Excerpted passage

The broadcasting allocation model doesn’t need reform. It needs to be scrapped entirely. The model is an anachronism of two-party first-past-the-post electioneering. The only acceptable reform is to remove the funding source entirely, and raise the thresholds of party campaign spending, to allow each of the political parties to spend their own money on television advertising.
The second part of the Bill is even more insidious: it places draconian limits on how much third parties can spend advertising their positions. The Government calls this the “Exclusive Brethren clause”. That is bullshit. In reality, it limits the amount any third party can spend on any measure.
Let’s take the recent example of the well-organised opposition to the Therapeutic Products and Medicines Bill. My own view is that the legislation was a no-brainer. I find it staggering that such a trifling little move as applying the same regulations to voodoo remedies as pharmaceutical remedies stirred so much public debate. In the end, Health Minister Annette King blundered, and allowed voodoo science to mount much better arguments against the legislation than she could.
Yet that is political debate in action. Annette King’s performance was a political experiment rivalling Dr Bunsen Honeydew in incompetence.
To appropriately extend the Muppet analogy even further, Mark Burton has turned himself into Sam the Eagle of New Zealand politics. Having failed to win the argument on supplementary medicines, the Government now wants to ensure that there is no further opposition from interested parties on future legislation. Burton will try and ram this act of political censorship through under urgency.

Dataset records
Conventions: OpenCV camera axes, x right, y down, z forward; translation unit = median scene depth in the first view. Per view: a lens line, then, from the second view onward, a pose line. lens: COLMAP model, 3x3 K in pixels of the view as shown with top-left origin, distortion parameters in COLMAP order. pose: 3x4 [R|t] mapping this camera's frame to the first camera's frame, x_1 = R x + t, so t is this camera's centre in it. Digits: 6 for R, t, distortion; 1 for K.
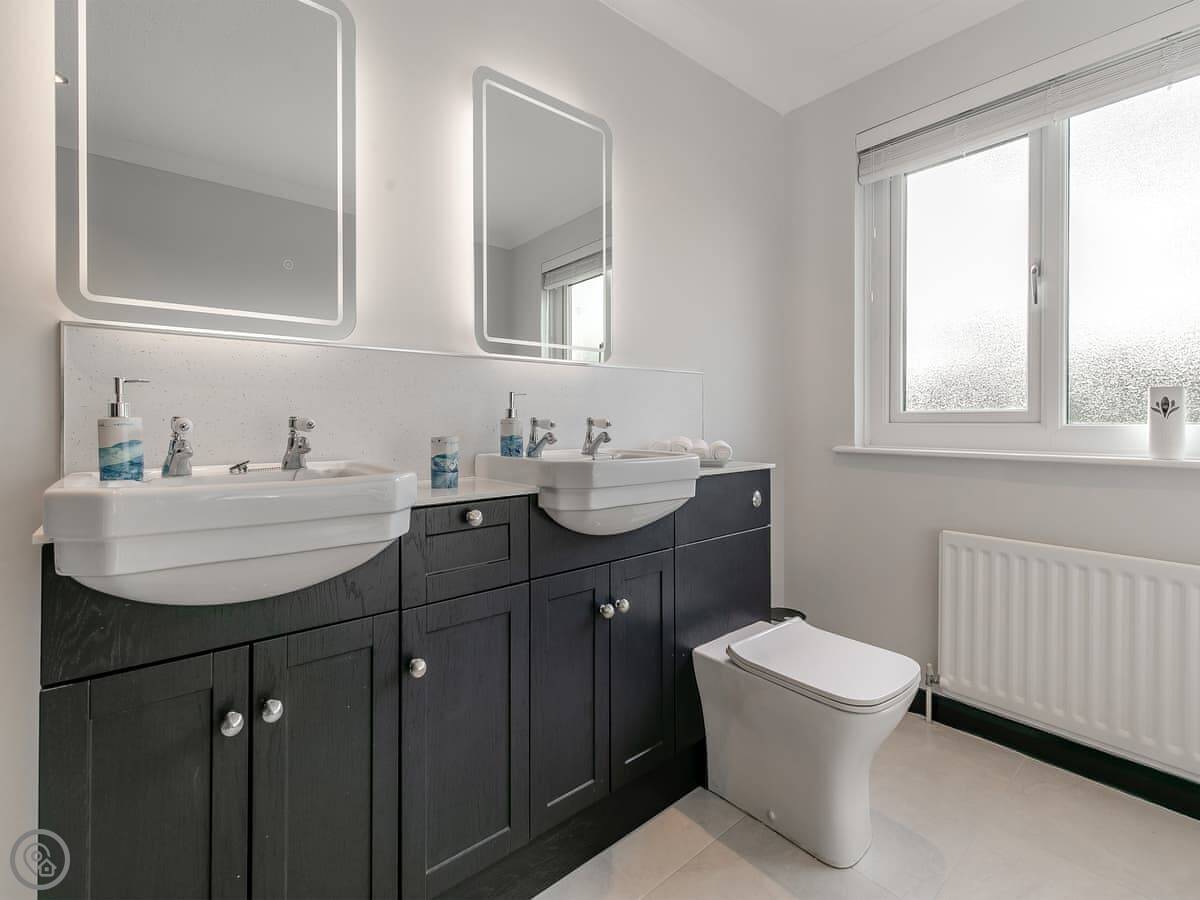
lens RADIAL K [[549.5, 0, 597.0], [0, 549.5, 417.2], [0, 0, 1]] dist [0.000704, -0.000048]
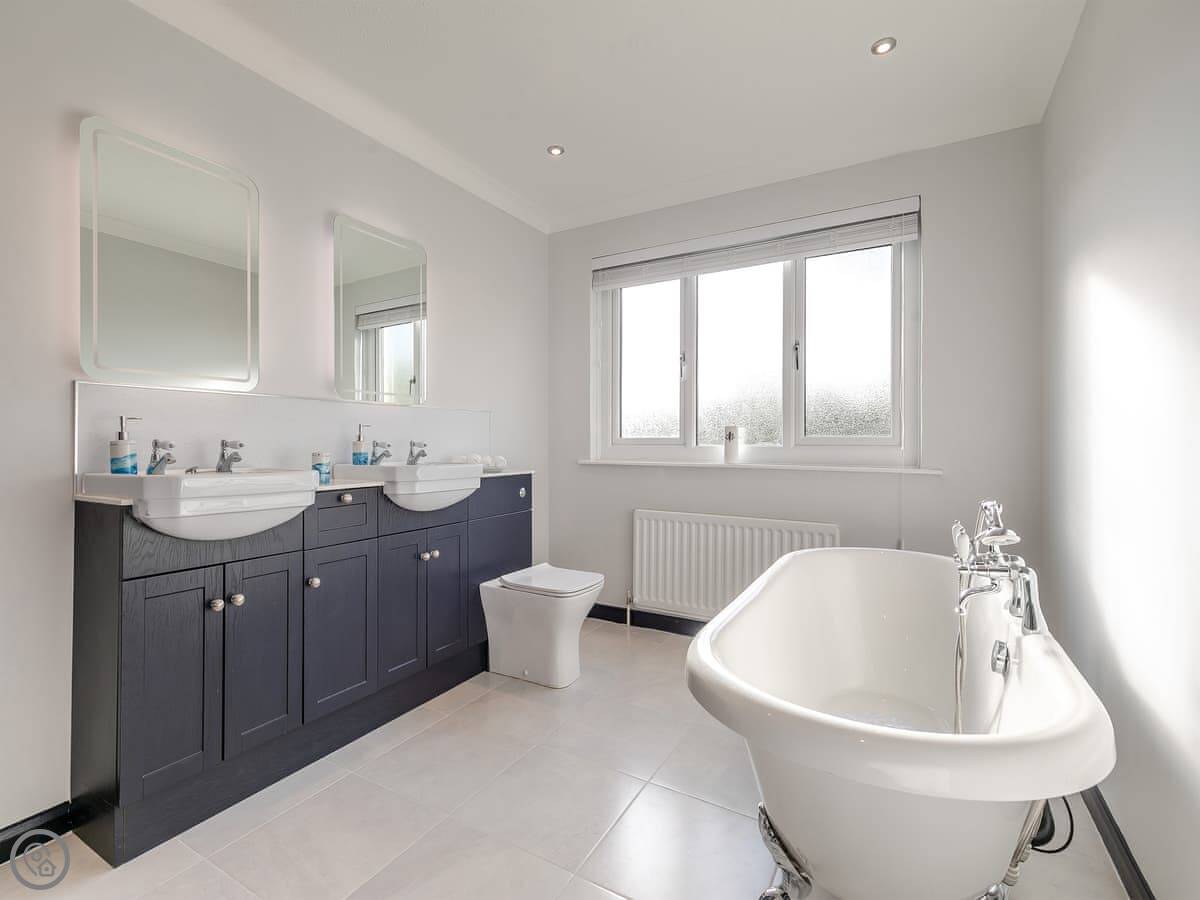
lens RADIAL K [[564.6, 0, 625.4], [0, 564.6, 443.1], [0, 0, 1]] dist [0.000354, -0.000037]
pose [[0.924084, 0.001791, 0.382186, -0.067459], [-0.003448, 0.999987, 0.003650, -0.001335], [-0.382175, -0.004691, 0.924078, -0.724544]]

* * *

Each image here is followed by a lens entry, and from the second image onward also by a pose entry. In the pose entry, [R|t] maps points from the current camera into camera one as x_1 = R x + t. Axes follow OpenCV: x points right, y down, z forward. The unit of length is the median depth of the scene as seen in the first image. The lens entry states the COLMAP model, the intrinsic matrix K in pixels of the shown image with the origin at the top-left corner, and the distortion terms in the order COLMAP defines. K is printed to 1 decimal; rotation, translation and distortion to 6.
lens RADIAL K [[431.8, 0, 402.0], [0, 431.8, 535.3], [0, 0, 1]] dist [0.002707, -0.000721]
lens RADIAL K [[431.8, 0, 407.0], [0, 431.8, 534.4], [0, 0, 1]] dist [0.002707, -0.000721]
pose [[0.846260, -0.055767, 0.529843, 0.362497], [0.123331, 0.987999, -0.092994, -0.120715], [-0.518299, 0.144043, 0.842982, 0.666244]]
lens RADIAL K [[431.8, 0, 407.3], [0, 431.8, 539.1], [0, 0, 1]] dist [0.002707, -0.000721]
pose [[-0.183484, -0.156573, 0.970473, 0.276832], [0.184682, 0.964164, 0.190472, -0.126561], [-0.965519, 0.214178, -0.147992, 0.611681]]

==

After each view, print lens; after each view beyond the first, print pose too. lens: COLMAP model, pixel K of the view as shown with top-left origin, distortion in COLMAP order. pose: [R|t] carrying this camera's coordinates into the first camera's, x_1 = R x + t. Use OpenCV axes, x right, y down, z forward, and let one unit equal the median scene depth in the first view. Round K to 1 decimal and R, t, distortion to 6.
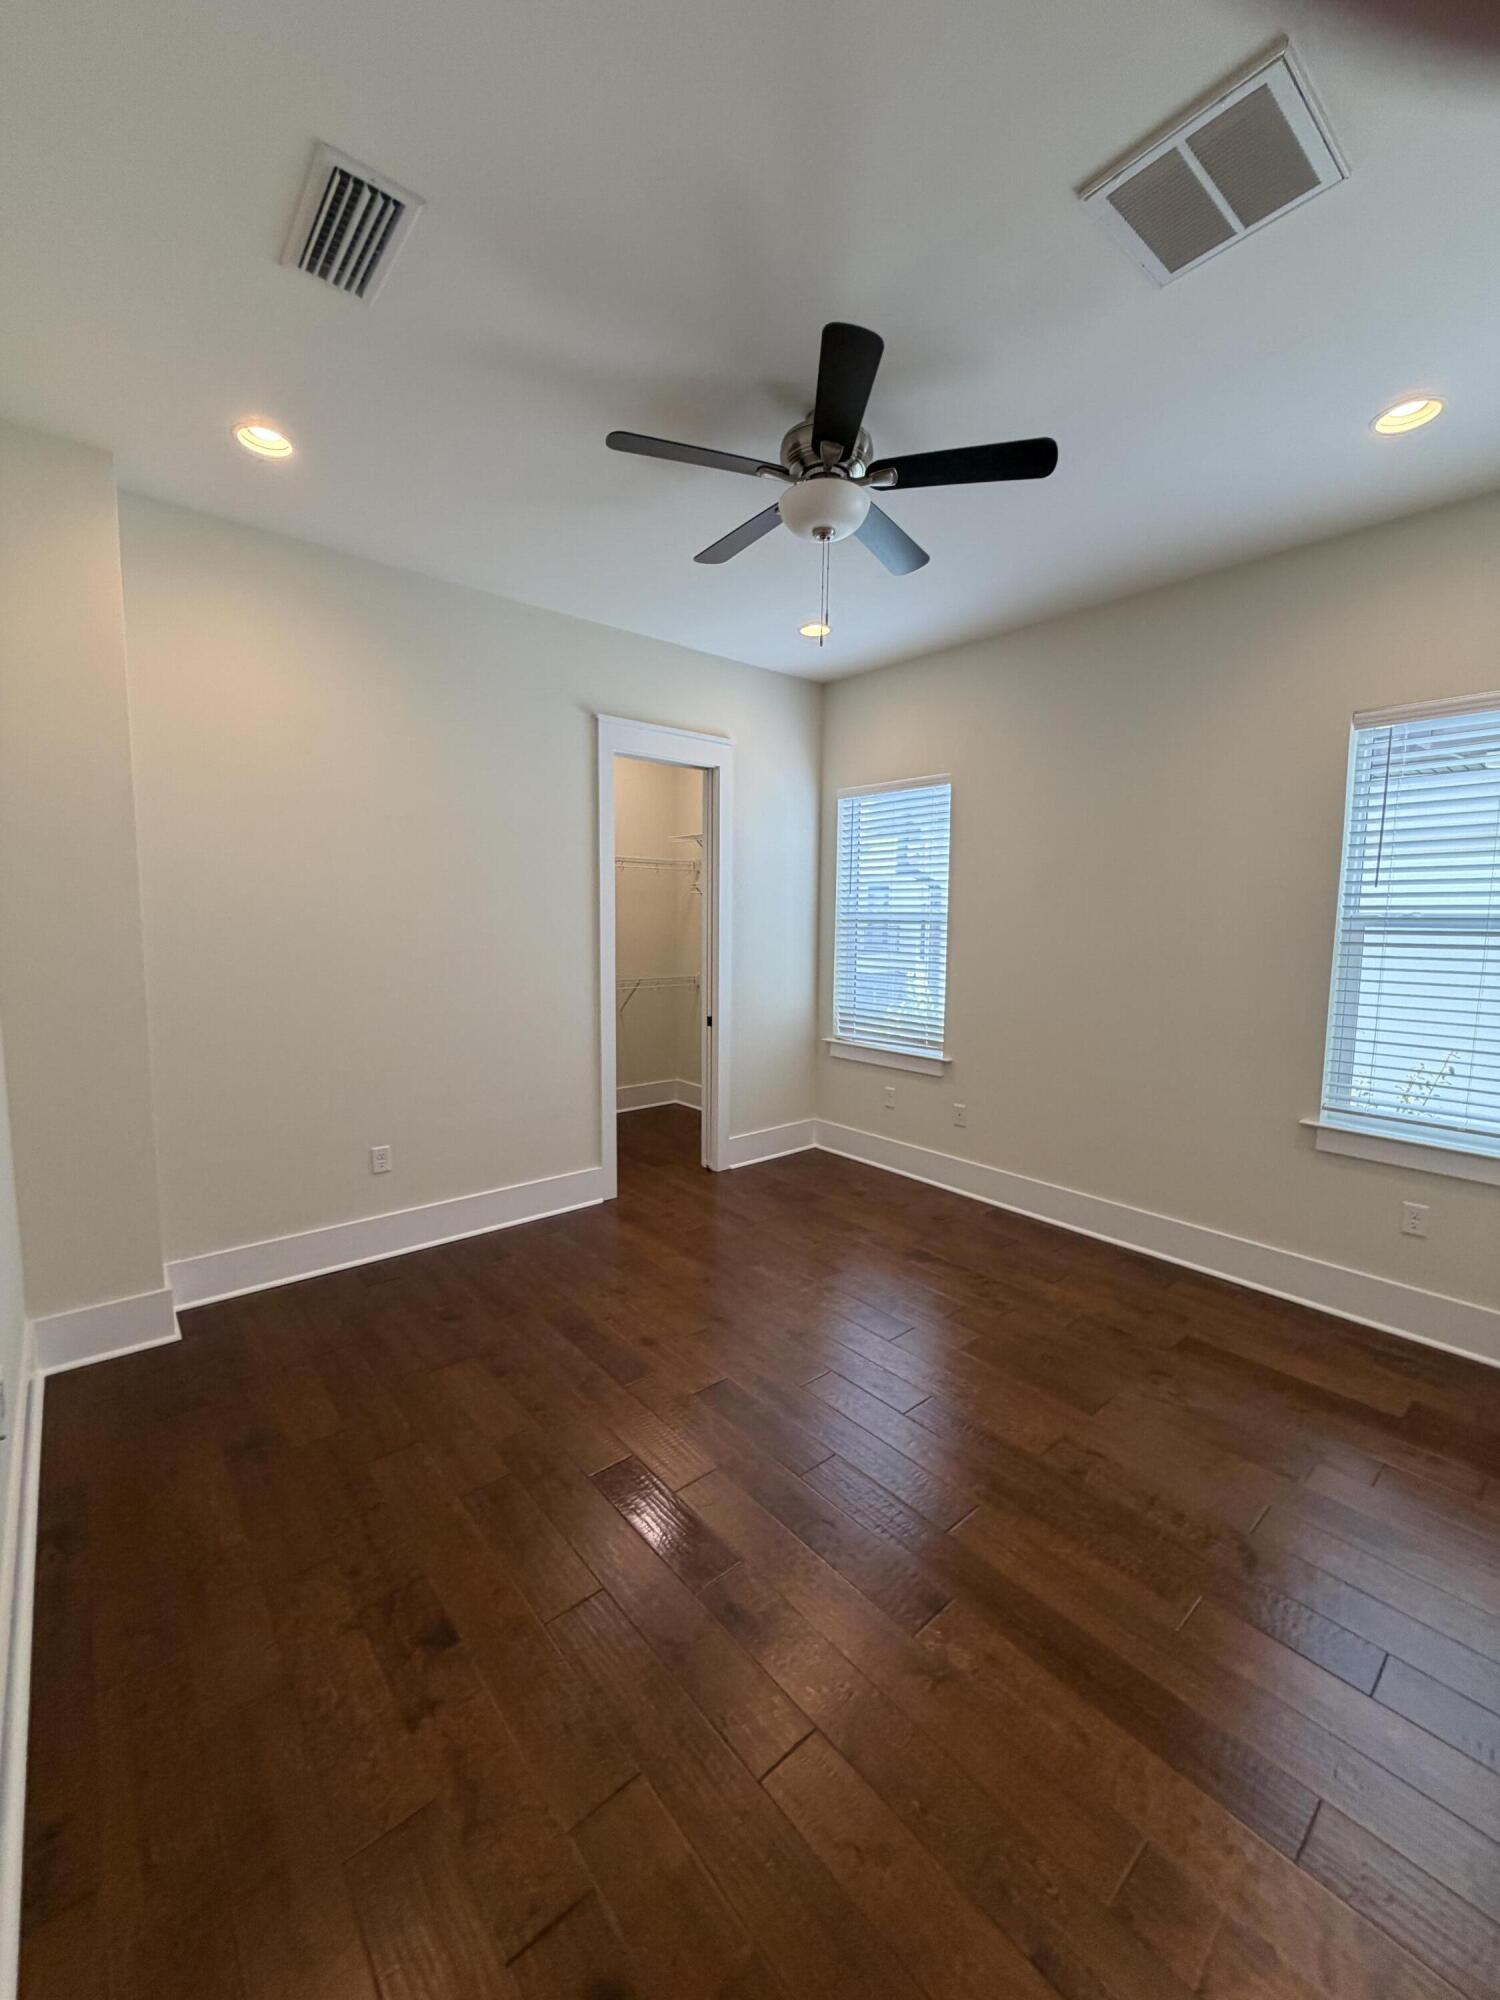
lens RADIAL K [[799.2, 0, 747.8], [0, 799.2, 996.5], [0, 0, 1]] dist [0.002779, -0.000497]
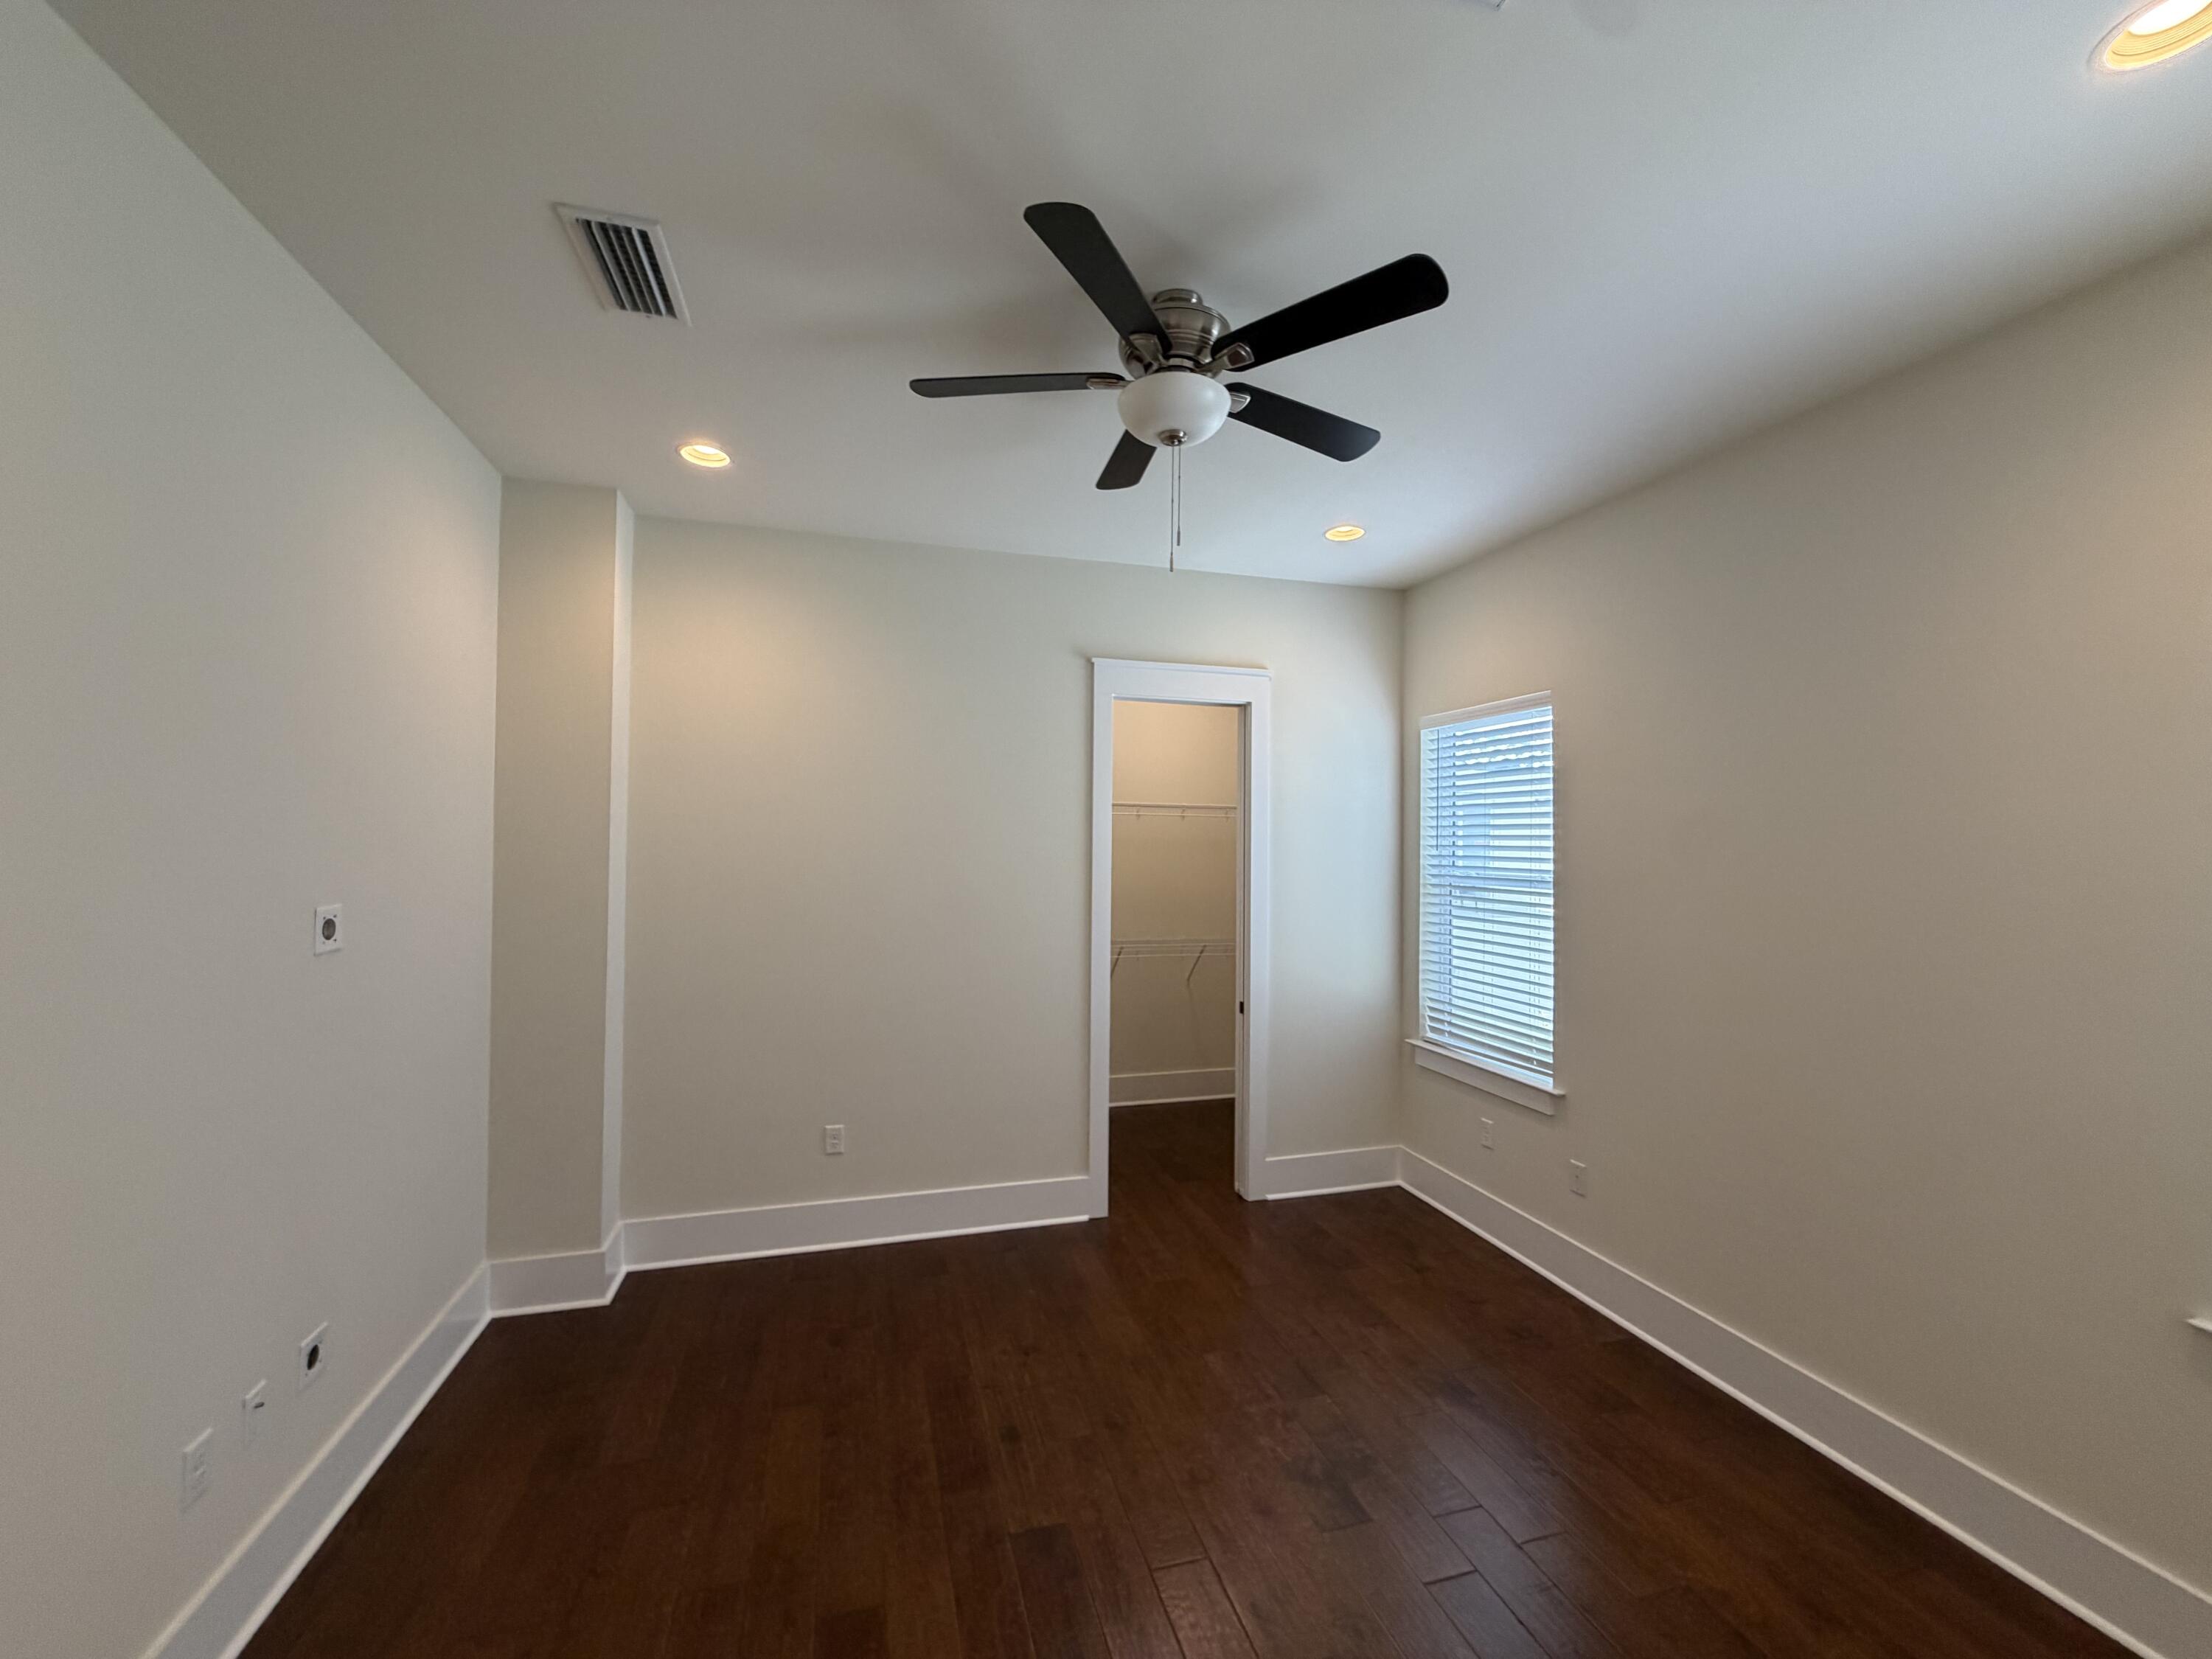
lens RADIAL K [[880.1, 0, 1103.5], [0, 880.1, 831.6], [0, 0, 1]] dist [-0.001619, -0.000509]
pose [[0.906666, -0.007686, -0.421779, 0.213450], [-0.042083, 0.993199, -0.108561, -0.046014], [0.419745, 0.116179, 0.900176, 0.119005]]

What the task requires
In the opinion piece on the electoral finance Bill, substitute "Animal" for "Sam the Eagle" and give the part that opens with the words containing "To appropriately extend" and closes with "through under urgency.".

Task answer
To appropriately extend the Muppet analogy even further, Mark Burton has turned himself into Animal of New Zealand politics. Having failed to win the argument on supplementary medicines, the Government now wants to ensure that there is no further opposition from interested parties on future legislation. Burton will try and ram this act of political censorship through under urgency.